As I will relate in my journal entries, I encountered God in Elora. The day of that encounter created a desire in me, as I prayed in the sunroom of our new home, to know in an ever-deepening way the one who had called me “beloved child.” It showed me that God was as close as my breath and loved me deeply and personally. I began asking God to guide me into truth about who God is. Often after that, as I waited in the silence of prayer, I felt held in love and was assured of my own value in God’s eyes. When I worried about the words I was hearing and the images I was seeing being just in my imagination, I was reminded that it was God who created me, and that it was God who gave me imagination. God said to me, “I knew you before you were born. I gave you your personality, your imagination, your talents, and your desires. You’ve tried so hard to prove your worth to other people and to yourself. But it was I who formed you in a unique way. That’s what gives you worth. I created you out of love and for love. It’s love I want to share with you, and it’s love I want you to share with others.”
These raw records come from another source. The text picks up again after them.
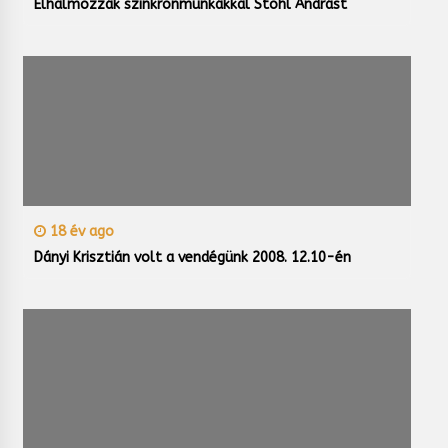
Elhalmozzák szinkronmunkákkal Stohl Andrást
18 év ago
Dányi Krisztián volt a vendégünk 2008. 12.10-én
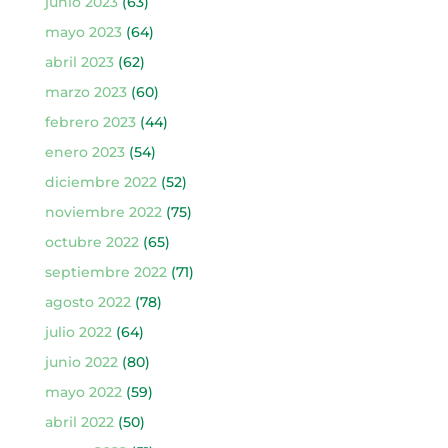
junio 2023
(63)
mayo 2023
(64)
abril 2023
(62)
marzo 2023
(60)
febrero 2023
(44)
enero 2023
(54)
diciembre 2022
(52)
noviembre 2022
(75)
octubre 2022
(65)
septiembre 2022
(71)
agosto 2022
(78)
julio 2022
(64)
junio 2022
(80)
mayo 2022
(59)
abril 2022
(50)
For about seven years after my mystical encounter with God in 1995, I continued to hear an inner voice of love assuring me of my belovedness and guiding me along a healing path. It was a blessed gift, and it helped me to face some of the unexpected challenges that sometimes threatened to block my view of God. It is these seven years of journalling that I’ve reproduced here. I’ve titled the book Seven Years of Plenty because of the rich graces I received during this period. They reminded me of the story of Joseph in Genesis 41.
Joseph was the favoured son of Jacob because he was the first born from a tender love relationship between Jacob and his wife Rachael. His ten half brothers were jealous of Joseph and wanted to be rid of him. Away from the watchful eye of Jacob, they sold Joseph into slavery. He became the servant of the Egyptian pharaoh. Although Joseph was a slave, he endeared himself to the pharaoh because of his God-given gifts of intelligence and insight into dreams. He interpreted the pharaoh’s dream of seven fat and healthy cows being swallowed up by seven poor, thin cows, and seven full and good ears of grain being swallowed up by seven thin ears that came after them. In his interpretation, the seven fat cows and good ears represented seven years of plenty that would be seen throughout all the land of Egypt. The seven lean cows and thin ears of grain represented seven years of famine that would consume the land following the years of plenty. Joseph presented a plan to Pharaoh for setting aside and preserving some of the food from the plenteous years in order to nourish the people during the famine years. It proved to be a successful plan and later led to forgiveness and healing within Joseph’s own family.
I have gone through periods of dryness in my prayer over the years and have been nurtured and sustained by how God fed me during those seven years of plenty. It feels like renewed nourishment for my soul each time a memory surfaces of God’s tenderness and grace and inclusiveness in those years.